» TASK DIRECTIONS
Every line of the data below should be written out word for word.

» EXERCISE DATA
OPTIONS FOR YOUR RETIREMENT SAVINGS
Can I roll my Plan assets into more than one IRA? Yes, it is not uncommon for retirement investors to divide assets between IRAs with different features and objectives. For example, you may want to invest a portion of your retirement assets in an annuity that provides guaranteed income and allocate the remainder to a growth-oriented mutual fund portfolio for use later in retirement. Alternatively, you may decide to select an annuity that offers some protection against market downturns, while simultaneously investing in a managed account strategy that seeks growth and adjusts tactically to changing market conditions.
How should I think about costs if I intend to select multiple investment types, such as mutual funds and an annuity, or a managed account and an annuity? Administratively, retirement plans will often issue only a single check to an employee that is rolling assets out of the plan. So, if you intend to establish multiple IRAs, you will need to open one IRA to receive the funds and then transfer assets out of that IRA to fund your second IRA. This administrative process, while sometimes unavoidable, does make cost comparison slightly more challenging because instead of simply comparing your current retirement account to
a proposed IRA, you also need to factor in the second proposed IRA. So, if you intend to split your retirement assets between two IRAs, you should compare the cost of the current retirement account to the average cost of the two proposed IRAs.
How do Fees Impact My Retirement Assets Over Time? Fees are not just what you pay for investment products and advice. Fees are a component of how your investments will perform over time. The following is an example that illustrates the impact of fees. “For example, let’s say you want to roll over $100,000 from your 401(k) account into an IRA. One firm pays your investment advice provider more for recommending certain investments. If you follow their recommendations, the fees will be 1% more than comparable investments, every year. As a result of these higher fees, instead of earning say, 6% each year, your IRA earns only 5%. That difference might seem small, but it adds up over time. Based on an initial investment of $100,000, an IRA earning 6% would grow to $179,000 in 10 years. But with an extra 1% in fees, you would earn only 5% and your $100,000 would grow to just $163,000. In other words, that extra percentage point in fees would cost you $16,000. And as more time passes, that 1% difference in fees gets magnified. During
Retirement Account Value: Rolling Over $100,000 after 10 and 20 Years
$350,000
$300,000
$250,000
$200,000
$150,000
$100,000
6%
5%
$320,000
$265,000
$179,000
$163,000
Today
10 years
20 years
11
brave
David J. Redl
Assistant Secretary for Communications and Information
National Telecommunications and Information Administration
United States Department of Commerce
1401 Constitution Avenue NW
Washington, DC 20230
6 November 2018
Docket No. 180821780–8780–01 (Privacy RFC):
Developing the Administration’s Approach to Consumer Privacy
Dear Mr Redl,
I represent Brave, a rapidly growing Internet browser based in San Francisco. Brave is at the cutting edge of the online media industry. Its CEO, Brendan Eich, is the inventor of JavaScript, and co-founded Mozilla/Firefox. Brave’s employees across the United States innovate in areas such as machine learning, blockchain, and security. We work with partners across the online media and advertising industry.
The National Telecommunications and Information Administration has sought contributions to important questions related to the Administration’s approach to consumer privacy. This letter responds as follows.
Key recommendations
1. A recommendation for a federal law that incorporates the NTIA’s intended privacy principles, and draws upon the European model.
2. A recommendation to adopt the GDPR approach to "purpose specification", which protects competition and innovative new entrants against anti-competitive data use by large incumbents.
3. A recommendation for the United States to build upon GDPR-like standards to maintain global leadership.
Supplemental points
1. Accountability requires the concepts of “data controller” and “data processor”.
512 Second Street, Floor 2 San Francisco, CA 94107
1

» YOUR SOLUTION
OPTIONS FOR YOUR RETIREMENT SAVINGS
Can I roll my Plan assets into more than one IRA? Yes, it is not uncommon for retirement investors to divide assets between IRAs with different features and objectives. For example, you may want to invest a portion of your retirement assets in an annuity that provides guaranteed income and allocate the remainder to a growth-oriented mutual fund portfolio for use later in retirement. Alternatively, you may decide to select an annuity that offers some protection against market downturns, while simultaneously investing in a managed account strategy that seeks growth and adjusts tactically to changing market conditions.
How should I think about costs if I intend to select multiple investment types, such as mutual funds and an annuity, or a managed account and an annuity? Administratively, retirement plans will often issue only a single check to an employee that is rolling assets out of the plan. So, if you intend to establish multiple IRAs, you will need to open one IRA to receive the funds and then transfer assets out of that IRA to fund your second IRA. This administrative process, while sometimes unavoidable, does make cost comparison slightly more challenging because instead of simply comparing your current retirement account to
a proposed IRA, you also need to factor in the second proposed IRA. So, if you intend to split your retirement assets between two IRAs, you should compare the cost of the current retirement account to the average cost of the two proposed IRAs.
How do Fees Impact My Retirement Assets Over Time? Fees are not just what you pay for investment products and advice. Fees are a component of how your investments will perform over time. The following is an example that illustrates the impact of fees. “For example, let’s say you want to roll over $100,000 from your 401(k) account into an IRA. One firm pays your investment advice provider more for recommending certain investments. If you follow their recommendations, the fees will be 1% more than comparable investments, every year. As a result of these higher fees, instead of earning say, 6% each year, your IRA earns only 5%. That difference might seem small, but it adds up over time. Based on an initial investment of $100,000, an IRA earning 6% would grow to $179,000 in 10 years. But with an extra 1% in fees, you would earn only 5% and your $100,000 would grow to just $163,000. In other words, that extra percentage point in fees would cost you $16,000. And as more time passes, that 1% difference in fees gets magnified. During
Retirement Account Value: Rolling Over $100,000 after 10 and 20 Years
$350,000
$300,000
$250,000
$200,000
$150,000
$100,000
6%
5%
$320,000
$265,000
$179,000
$163,000
Today
10 years
20 years
11
brave
David J. Redl
Assistant Secretary for Communications and Information
National Telecommunications and Information Administration
United States Department of Commerce
1401 Constitution Avenue NW
Washington, DC 20230
6 November 2018
Docket No. 180821780–8780–01 (Privacy RFC):
Developing the Administration’s Approach to Consumer Privacy
Dear Mr Redl,
I represent Brave, a rapidly growing Internet browser based in San Francisco. Brave is at the cutting edge of the online media industry. Its CEO, Brendan Eich, is the inventor of JavaScript, and co-founded Mozilla/Firefox. Brave’s employees across the United States innovate in areas such as machine learning, blockchain, and security. We work with partners across the online media and advertising industry.
The National Telecommunications and Information Administration has sought contributions to important questions related to the Administration’s approach to consumer privacy. This letter responds as follows.
Key recommendations
1. A recommendation for a federal law that incorporates the NTIA’s intended privacy principles, and draws upon the European model.
2. A recommendation to adopt the GDPR approach to "purpose specification", which protects competition and innovative new entrants against anti-competitive data use by large incumbents.
3. A recommendation for the United States to build upon GDPR-like standards to maintain global leadership.
Supplemental points
1. Accountability requires the concepts of “data controller” and “data processor”.
512 Second Street, Floor 2 San Francisco, CA 94107
1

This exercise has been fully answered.